1. Select the love story that you feel is the play's main plot. Explain why you have chosen it. Describe the main plot completely. Explain the role of the other love story.
2. List all the "pairs" you can identify in the play — for example, pairs of lovers, pairs of brothers, and pairs of maidservants. For each pair, explain why you think both members of the pair were included and how you think Shakespeare used the pairing to advantage in his development of characters and plot.
3. Who are the two or three leading characters of the play? Explain why. Who are the secondary characters, and what functions do they serve? What functions are served by the remaining characters?
4. List all the significant instances of "noting" (eavesdropping, observing, or otherwise taking special notice) in the play. For each instance, express why it was included and what it accomplishes.
5. Review the emotional highs and lows of the play. Make a list of all scenes and rate each scene on its degree of being high or low. Where a "scene" actually has several subscenes, you may find it necessary to rate subscenes separately. Then plot the highs and lows on a simple chart to illustrate how Shakespeare has used the contrast between highs and lows to "play" with the audience's emotions.
6. Identify all scenes in which verse is used rather than prose. For each of them, explain what effect the use of verse has, if any. Write your ideas about why verse is used in each of those places.
7. Citing specific lines and scenes in the play, trace Don John's plots against Claudio and Don Pedro from their earliest beginnings to the culmination of each plot.

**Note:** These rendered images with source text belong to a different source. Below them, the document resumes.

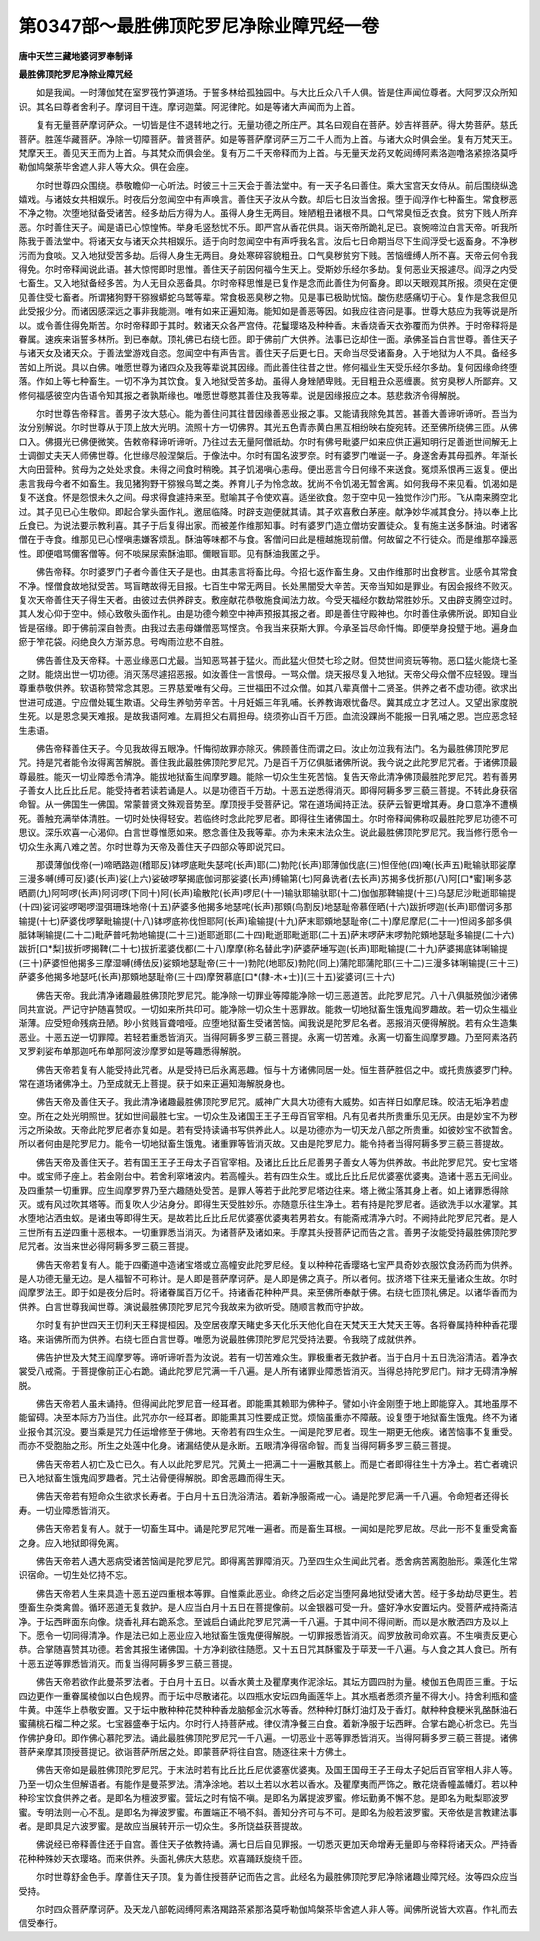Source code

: 第0347部～最胜佛顶陀罗尼净除业障咒经一卷
============================================

**唐中天竺三藏地婆诃罗奉制译**

**最胜佛顶陀罗尼净除业障咒经**


　　如是我闻。一时薄伽梵在室罗筏竹笋道场。于誓多林给孤独园中。与大比丘众八千人俱。皆是住声闻位尊者。大阿罗汉众所知识。其名曰尊者舍利子。摩诃目干连。摩诃迦葉。阿泥律陀。如是等诸大声闻而为上首。

　　复有无量菩萨摩诃萨众。一切皆是住不退转地之行。无量功德之所庄严。其名曰观自在菩萨。妙吉祥菩萨。得大势菩萨。慈氏菩萨。胜莲华藏菩萨。净除一切障菩萨。普贤菩萨。如是等菩萨摩诃萨三万二千人而为上首。与诸大众时俱会坐。复有万梵天王。梵摩天王。善见天王而为上首。与其梵众而俱会坐。复有万二千天帝释而为上首。与无量天龙药叉乾闼缚阿素洛迦噜洛紧捺洛莫呼勒伽鸠槃荼毕舍遮人非人等大众。俱在会座。

　　尔时世尊四众围绕。恭敬瞻仰一心听法。时彼三十三天会于善法堂中。有一天子名曰善住。乘大宝宫天女侍从。前后围绕纵逸嬉戏。与诸妓女共相娱乐。时夜后分忽闻空中有声唤言。善住天子汝从今数。却后七日汝当舍报。堕于阎浮作七种畜生。常食秽恶不净之物。次堕地狱备受诸苦。经多劫后方得为人。虽得人身生无两目。矬陋粗丑诸根不具。口气常臭恒乏衣食。贫穷下贱人所弃恶。尔时善住天子。闻是语已心惊惶怖。举身毛竖愁忧不乐。即严宫从香花供具。诣天帝所跪礼足已。哀惋啼泣白言天帝。听我所陈我于善法堂中。将诸天女与诸天众共相娱乐。适于向时忽闻空中有声呼我名言。汝后七日命期当尽下生阎浮受七返畜身。不净秽污而为食啖。又入地狱受苦多劫。后得人身生无两目。身处寒碎容貌粗丑。口气臭秽贫穷下贱。苦恼缠缚人所不喜。天帝云何令我得免。尔时帝释闻说此语。甚大惊愕即时思惟。善住天子前因何福今生天上。受斯妙乐经尔多劫。复何恶业天报遽尽。阎浮之内受七畜生。又入地狱备经多苦。为人无目众恶备具。尔时帝释思惟是已复作是念而此善住为何畜身。即以天眼观其所报。须臾在定便见善住受七畜者。所谓猪狗野干猕猴蟒蛇乌鹫等辈。常食极恶臭秽之物。见是事已极助忧恼。酸伤悲感痛切于心。复作是念我但见此受报少分。而诸因感深远之事非我能测。唯有如来正遍知海。能知如是善恶等因。如我应往咨问是事。世尊大慈应为我等说是所以。或令善住得免斯苦。尔时帝释即于其时。敕诸天众各严宫侍。花鬘璎珞及种种香。末香烧香天衣弥覆而为供养。于时帝释将是眷属。速疾来诣誓多林所。到已奉献。顶礼佛已右绕七匝。即于佛前广大供养。法事已讫却住一面。承佛圣旨白言世尊。善住天子与诸天女及诸天众。于善法堂游戏自恣。忽闻空中有声告言。善住天子后更七日。天命当尽受诸畜身。入于地狱为人不具。备经多苦如上所说。具以白佛。唯愿世尊为诸四众及我等辈说其因缘。而此善住往昔之世。修何福业生天受乐经尔多劫。复何因缘命终堕落。作如上等七种畜生。一切不净为其饮食。复入地狱受苦多劫。虽得人身矬陋卑贱。无目粗丑众恶缠裹。贫穷臭秽人所鄙弃。又修何福感彼空内告语令知其报之者孰斯缘也。唯愿世尊愍其善住及我等辈。说是因缘报应之本。慈悲救济令得解脱。

　　尔时世尊告帝释言。善男子汝大慈心。能为善住问其往昔因缘善恶业报之事。又能请我除免其苦。甚善大善谛听谛听。吾当为汝分别解说。尔时世尊从于顶上放大光明。流照十方一切佛界。其光五色青赤黄白黑互相纷映右旋宛转。还至佛所绕佛三匝。从佛口入。佛摄光已佛便微笑。告敕帝释谛听谛听。乃往过去无量阿僧祇劫。尔时有佛号毗婆尸如来应供正遍知明行足善逝世间解无上士调御丈夫天人师佛世尊。化世缘尽般涅槃后。于像法中。尔时有国名波罗奈。时有婆罗门唯诞一子。身遂舍寿其母孤养。年渐长大向田营种。贫母为之处处求食。未得之间食时稍晚。其子饥渴嗔心恚母。便出恶言今日何缘不来送食。冤烦系恨再三返复。便出恚言我母今者不如畜生。我见猪狗野干猕猴乌鹫之类。养育儿子为怜念故。犹尚不令饥渴无暂舍离。如何我母不来见看。饥渴如是复不送食。怀是怨恨未久之间。母求得食遽持来至。慰喻其子令使欢喜。适坐欲食。忽于空中见一独觉作沙门形。飞从南来腾空北过。其子见已心生敬仰。即起合掌头面作礼。邀屈临降。时辟支迦便就其请。其子欢喜敷白茅座。献净妙华减其食分。持以奉上比丘食已。为说法要示教利喜。其子于后复得出家。而被差作维那知事。时有婆罗门造立僧坊安置徒众。复有施主送多酥油。时诸客僧在于寺食。维那见已心悭嗔恚嫌客烦乱。酥油等味都不与食。客僧问曰此是檀越施现前僧。何故留之不行徒众。而是维那卒躁恶性。即便唱骂儞客僧等。何不啖屎尿索酥油耶。儞眼盲耶。见有酥油我匿之乎。

　　佛告帝释。尔时婆罗门子者今善住天子是也。由其恚言将畜比母。今招七返作畜生身。又由作维那时出食秽言。业感令其常食不净。悭僧食故地狱受苦。骂盲瞎故得无目报。七百生中常无两目。长处黑闇受大辛苦。天帝当知如是罪业。有因会报终不败灭。复次天帝善住天子得生天者。由彼过去供养辟支。敷座献花恭敬施食闻法力故。今受天福经尔数劫常胜妙乐。又由辟支腾空过时。其人发心仰于空中。倾心致敬头面作礼。由是功德今赖空中神声预报其报之者。即是善住守殿神也。尔时善住承佛所说。即知自业皆是宿缘。即于佛前深自咎责。由我过去恚母嫌僧恶骂悭贪。令我当来获斯大罪。今承圣旨尽命忏悔。即便举身投躄于地。遍身血瘀于笮花袋。闷绝良久方渐苏息。号啕雨泣悲不自胜。

　　佛告善住及天帝释。十恶业缘恶口尤最。当知恶骂甚于猛火。而此猛火但焚七珍之财。但焚世间资玩等物。恶口猛火能烧七圣之财。能烧出世一切功德。消灭荡尽遽招恶报。如汝善住一言恨母。一骂众僧。烧天报尽复入地狱。天帝父母众僧不应轻毁。理当尊重恭敬供养。软语称赞常念其恩。三界慈爱唯有父母。三世福田不过众僧。如其八辈真僧十二贤圣。供养之者不虚功德。欲求出世进可成道。宁应僧处辄生欺语。父母生养劬劳辛苦。十月妊娠三年乳哺。长养教诲艰忧备尽。冀其成立才艺过人。又望出家度脱生死。以是恩念昊天难报。是故我语阿难。左肩担父右肩担母。绕须弥山百千万匝。血流没踝尚不能报一日乳哺之恩。岂应恶念轻生恚语。

　　佛告帝释善住天子。今见我故得五眼净。忏悔彻故罪亦除灭。佛顾善住而谓之曰。汝止勿泣我有法门。名为最胜佛顶陀罗尼咒。持是咒者能令汝得离苦解脱。善住我此最胜佛顶陀罗尼咒。乃是百千万亿俱胝诸佛所说。我今说之此陀罗尼咒者。于诸佛顶最尊最胜。能灭一切业障悉令清净。能拔地狱畜生阎摩罗趣。能除一切众生生死苦恼。复告天帝此清净佛顶最胜陀罗尼咒。若有善男子善女人比丘比丘尼。能受持者若读若诵是人。以是功德百千万劫。十恶五逆悉得消灭。即得阿耨多罗三藐三菩提。不转此身获宿命智。从一佛国生一佛国。常蒙普贤文殊观音势至。摩顶授手受菩萨记。常在道场闻持正法。获萨云智更增其寿。身口意净不遭横死。善触充满举体清胜。一切时处快得轻安。若临终时念此陀罗尼者。即得往生诸佛国土。尔时帝释闻佛称叹最胜陀罗尼功德不可思议。深乐欢喜一心渴仰。白言世尊惟愿如来。愍念善住及我等辈。亦为未来末法众生。说此最胜佛顶陀罗尼咒。我当修行愿令一切众生永离八难之苦。尔时世尊为天帝及善住天子四部众等即说咒曰。

　　那谟薄伽伐帝(一)啼晒路迦(稽耶反)钵啰底毗失瑟咤(长声)耶(二)勃陀(长声)耶薄伽伐底(三)怛侄他(四)唵(长声五)毗输驮耶娑摩三漫多嚩(缚可反)婆(长声)娑(上六)娑破啰拏揭底伽诃那娑婆(长声)缚输第(七)阿鼻诜者(去长声)苏揭多伐折那(八)阿[口*蜜]唎多苾晒罽(九)阿呵啰(长声)阿诃啰(下同十)阿(长声)瑜散陀(长声)啰尼(十一)输驮耶输驮耶(十二)伽伽那鞞输提(十三)乌瑟尼沙毗逝耶输提(十四)娑诃娑啰喝啰湿弭珊珠地帝(十五)萨婆多他揭多地瑟咤(长声)那頞(鸟割反)地瑟耻帝慕侄晒(十六)跋折啰迦(长声)耶僧诃多那输提(十七)萨婆伐啰拏毗输提(十八)钵啰底祢伐怛耶阿(长声)瑜输提(十九)萨末耶頞地瑟耻帝(二十)摩尼摩尼(二十一)怛闼多部多俱胝钵唎输提(二十二)毗萨普吒勃地输提(二十三)逝耶逝耶(二十四)毗逝耶毗逝耶(二十五)萨末啰萨末啰勃陀頞地瑟耻多输提(二十六)跋折[口*梨]拔折啰揭鞞(二十七)拔折灆婆伐都(二十八)摩摩(称名替此字)萨婆萨埵写迦(长声)耶毗输提(二十九)萨婆揭底钵唎输提(三十)萨婆怛他揭多三摩湿嚩(缚佉反)娑頞地瑟耻帝(三十一)勃陀(地耶反)勃陀(同上)蒲陀耶蒲陀耶(三十二)三漫多钵唎输提(三十三)萨婆多他揭多地瑟吒(长声)那頞地瑟耻帝(三十四)摩贺慕底[口*(隸-木+士)](三十五)娑婆诃(三十六)

　　佛告天帝。我此清净诸趣最胜佛顶陀罗尼咒。能净除一切罪业等障能净除一切三恶道苦。此陀罗尼咒。八十八俱胝殑伽沙诸佛同共宣说。严记守护随喜赞叹。一切如来所共印可。能净除一切众生十恶罪故。能救一切地狱畜生饿鬼阎罗趣故。若一切众生福业渐薄。应受短命残病丑陋。眇小贫贱盲聋喑哑。应堕地狱畜生受诸苦恼。闻我说是陀罗尼名者。恶报消灭便得解脱。若有众生造集恶业。十恶五逆一切罪障。若轻若重悉皆消灭。当得阿耨多罗三藐三菩提。永离一切苦难。永离一切畜生阎摩罗趣。乃至阿素洛药叉罗刹娑布单那迦吒布单那阿波沙摩罗如是等趣悉得解脱。

　　佛告天帝若复有人能受持此咒者。从是受持已后永离恶趣。恒与十方诸佛同居一处。恒生菩萨胜侣之中。或托贵族婆罗门种。常在道场诸佛净土。乃至成就无上菩提。获于如来正遍知海解脱身也。

　　佛告天帝及善住天子。我此清净诸趣最胜佛顶陀罗尼咒。威神广大具大功德有大威势。如吉祥日如摩尼珠。皎洁无垢净若虚空。所在之处光明照世。犹如世间最胜七宝。一切众生及诸国王王子王母百官宰相。凡有见者共所贵重乐见无厌。由是妙宝不为秽污之所染故。天帝此陀罗尼者亦复如是。若有受持读诵书写供养此人。以是功德亦为一切天龙八部之所贵重。如彼妙宝不欲暂舍。所以者何由是陀罗尼力。能令一切地狱畜生饿鬼。诸重罪等皆消灭故。又由是陀罗尼力。能令持者当得阿耨多罗三藐三菩提故。

　　佛告天帝及善住天子。若有国王王子王母太子百官宰相。及诸比丘比丘尼善男子善女人等为供养故。书此陀罗尼咒。安七宝塔中。或宝师子座上。若金刚台中。若舍利窣堵波内。若高幢头。若有四生众生。或比丘比丘尼优婆塞优婆夷。造诸十恶五无间业。及四重禁一切重罪。应生阎摩罗界乃至六趣随处受苦。是罪人等若于此陀罗尼塔边往来。塔上微尘落其身上者。如上诸罪悉得除灭。或有风过吹其塔等。而复吹人少沾身分。即得生天受胜妙乐。亦随意乐往生净土。若有持是陀罗尼者。适欲洗手以水灌掌。其水堕地沾洒虫蚁。是诸虫等即得生天。是故若比丘比丘尼优婆塞优婆夷若男若女。有能斋戒清净六时。不阙持此陀罗尼咒者。是人三世所有五逆四重十恶根本。一切重罪悉当消灭。为诸菩萨及诸如来。手摩其头授菩萨记而告之言。善男子汝能受持最胜佛顶陀罗尼咒者。汝当来世必得阿耨多罗三藐三菩提。

　　佛告天帝若复有人。能于四衢道中造诸宝塔或立高幢安此陀罗尼经。复以种种花香璎珞七宝严具奇妙衣服饮食汤药而为供养。是人功德无量无边。是人福智不可称计。是人即是菩萨摩诃萨。是人即是佛之真子。所以者何。拔济塔下往来无量诸众生故。尔时阎摩罗法王。即于如是夜分后时。将诸眷属百万亿千。持诸香花种种严具。来至佛所奉献于佛。右绕七匝顶礼佛足。以诸华香而为供养。白言世尊我闻世尊。演说最胜佛顶陀罗尼咒今我故来为欲听受。随顺言教而守护故。

　　尔时复有护世四天王忉利天王释提桓因。及空居夜摩天睹史多天化乐天他化自在天梵天王大梵天王等。各将眷属持种种香花璎珞。来诣佛所而为供养。右绕七匝白言世尊。唯愿为说最胜佛顶陀罗尼咒受持法要。令我晓了成就供养。

　　佛告护世及大梵王阎摩罗等。谛听谛听吾为汝说。若有一切苦难众生。罪极重者无救护者。当于白月十五日洗浴清洁。着净衣裳受八戒斋。于菩提像前正心右跪。诵此陀罗尼咒满一千八遍。是人所有诸罪业障悉皆消灭。当得总持陀罗尼门。辩才无碍清净解脱。

　　佛告天帝若人虽未诵持。但得闻此陀罗尼音一经耳者。即能熏其赖耶为佛种子。譬如小许金刚堕于地上即能穿入。其地虽厚不能留碍。决至本际方乃当住。此咒亦尔一经耳者。即能熏其习性要成正觉。烦恼虽重亦不障蔽。设复堕于地狱畜生饿鬼。终不为诸业报令其沉没。要当乘是咒力任运增修至于佛地。天帝若有四生众生。一闻是陀罗尼者。现生一期更无他疾。诸苦恼事不复重受。而亦不受胞胎之形。所生之处莲中化身。诸漏结使从是永断。五眼清净得宿命智。而复当得阿耨多罗三藐三菩提。

　　佛告天帝若人初亡及亡已久。有人以此陀罗尼咒。咒黄土一把满二十一遍散其骸上。而是亡者即得往生十方净土。若亡者魂识已入地狱畜生饿鬼阎罗趣者。咒土沾骨便得解脱。即舍恶趣而得生天。

　　佛告天帝若有短命众生欲求长寿者。于白月十五日洗浴清洁。着新净服斋戒一心。诵是陀罗尼满一千八遍。令命短者还得长寿。一切业障悉皆消灭。

　　佛告天帝若复有人。就于一切畜生耳中。诵是陀罗尼咒唯一遍者。而是畜生耳根。一闻如是陀罗尼故。尽此一形不复重受禽畜之身。应入地狱即得免离。

　　佛告天帝若人遇大恶病受诸苦恼闻是陀罗尼咒。即得离苦罪障消灭。乃至四生众生闻此咒者。悉舍病苦离胞胎形。乘莲化生常识宿命。一切生处忆持不忘。

　　佛告天帝若人生来具造十恶五逆四重根本等罪。自惟乘此恶业。命终之后必定当堕阿鼻地狱受诸大苦。经于多劫劫尽更生。若堕畜生杂类禽兽。循环恶道无复救护。是人应当白月十五日在菩提像前。以金银器可受一升。盛好净水安置坛内。受菩萨戒持斋洁净。于坛西畔面东向像。烧香礼拜右跪系念。至诚启白诵此陀罗尼咒满一千八遍。于其中间不得间断。而以是水散洒四方及以上下。愿令一切同得清净。作是法已如上恶业应入地狱畜生饿鬼便得解脱。一切罪报悉皆消灭。阎罗放赦司命欢喜。不生嗔责反更心恭。合掌随喜赞其功德。若舍其报生诸佛国。十方净刹欲往随愿。又十五日咒其酥蜜及于荜茇一千八遍。与人食之其人食已。所有十恶五逆等罪悉皆消灭。而复当得阿耨多罗三藐三菩提。

　　佛告天帝若欲作此曼茶罗法者。于白月十五日。以香水黄土及瞿摩夷作泥涂坛。其坛方圆四肘为量。棱伽五色周匝三重。于坛四边更作一重眷属棱伽以白色规界。而于坛中尽散诸花。以四瓶水安坛四角画莲华上。其水瓶者悉须齐量不得大小。持舍利瓶和盛牛黄。中莲华上恭敬安置。又于坛中散种种花焚种种香龙脑郁金沉水等香。然种种灯酥灯油灯及于香灯。献种种食粳米乳酪酥油石蜜蒱桃石榴二种之浆。七宝器盛奉于坛内。尔时行人持菩萨戒。律仪清净餐三白食。着新净服于坛西畔。合掌右跪心祈念已。先当作佛护身印。即作佛心慕陀罗法。诵此最胜佛顶陀罗尼咒一千八遍。一切恶业十恶等罪悉皆消灭。当得阿耨多罗三藐三菩提。诸佛菩萨亲摩其顶授菩提记。欲诣菩萨所居之处。即蒙菩萨将往自宫。随逐往来十方佛土。

　　佛告天帝如是最胜佛顶陀罗尼咒。于末法时若有比丘比丘尼优婆塞优婆夷。及国王国母王子王母太子妃后百官宰相人非人等。乃至一切众生但解语者。有能作是曼茶罗法。清净涂地。若以土若以水若以香水。及瞿摩夷而严饰之。散花烧香幢盖幡灯。若以种种珍宝饮食供养之者。是即名为檀波罗蜜。营坛之时有恼不嗔。是即名为羼提波罗蜜。修坛勤勇不懈不怠。是即名为毗梨耶波罗蜜。专明法则一心不乱。是即名为禅波罗蜜。布置端正不喎不斜。善知分齐可与不可。是即名为般若波罗蜜。天帝依是言教建法事者。是即具足六波罗蜜。是故应当展转开示一切众生。多所饶益获菩提故。

　　佛说经已帝释善住还于自宫。善住天子依教持诵。满七日后自见罪报。一切悉灭更加天命增寿无量即与帝释将诸天众。严持香花种种殊妙天衣璎珞。而来供养。头面礼佛庆大慈悲。欢喜踊跃旋绕千匝。

　　尔时世尊舒金色手。摩善住天子顶。复为善住授菩萨记而告之言。此经名为最胜佛顶陀罗尼净除诸趣业障咒经。汝等四众应当受持。

　　尔时四众菩萨摩诃萨。及天龙八部乾闼缚阿素洛羯路茶紧那洛莫呼勒伽鸠槃茶毕舍遮人非人等。闻佛所说皆大欢喜。作礼而去信受奉行。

8. To some literary analysts, Claudio and Hero as characters suffer by comparison to Beatrice and Benedick. Consider a version of the play in which Beatrice and Benedick do not appear as characters. Write a summary of the play focused on Claudio and Hero and explain what is more effective or less effective about the resulting play.
9. Write your version of several background stories that take place before the play begins — for example, the earlier relationship between Beatrice and Benedick; the family conflict and the battle between Don John and Don Pedro; the earlier encounter between Claudio and Hero.
10. Imagine what will happen in the future for Don Pedro, Don John (including what "brave punishments" Benedick might devise for him), Claudio and Hero, Beatrice and Benedick, Borachio and Margaret, Leonato.
11. Explain why Margaret participated in the window love scene with Borachio. What did he tell her about it, before or after? What did she tell Leonato when he questioned her later? Describe the events of the play from Margaret's viewpoint.
12. Consider what might have happened if several events had gone differently — for example, if the watch had not overheard Borachio and Conrade; if Leonato had listened to Dogberry and the prisoners before the wedding; if Hero and Claudio had not produced the poems during Benedick's proposal to Beatrice; if Margaret had attended the wedding.
13. Read Dogberry's lines carefully to see if you can make a case for his being a very clever man who knew exactly what he was doing all the time. Describe examples of his wisdom and cleverness.
14. If you were to revise the play, what revisions would you make? What events would you add or take out? How would you change the characters? Write a summary of your revised plot, emphasizing the changes.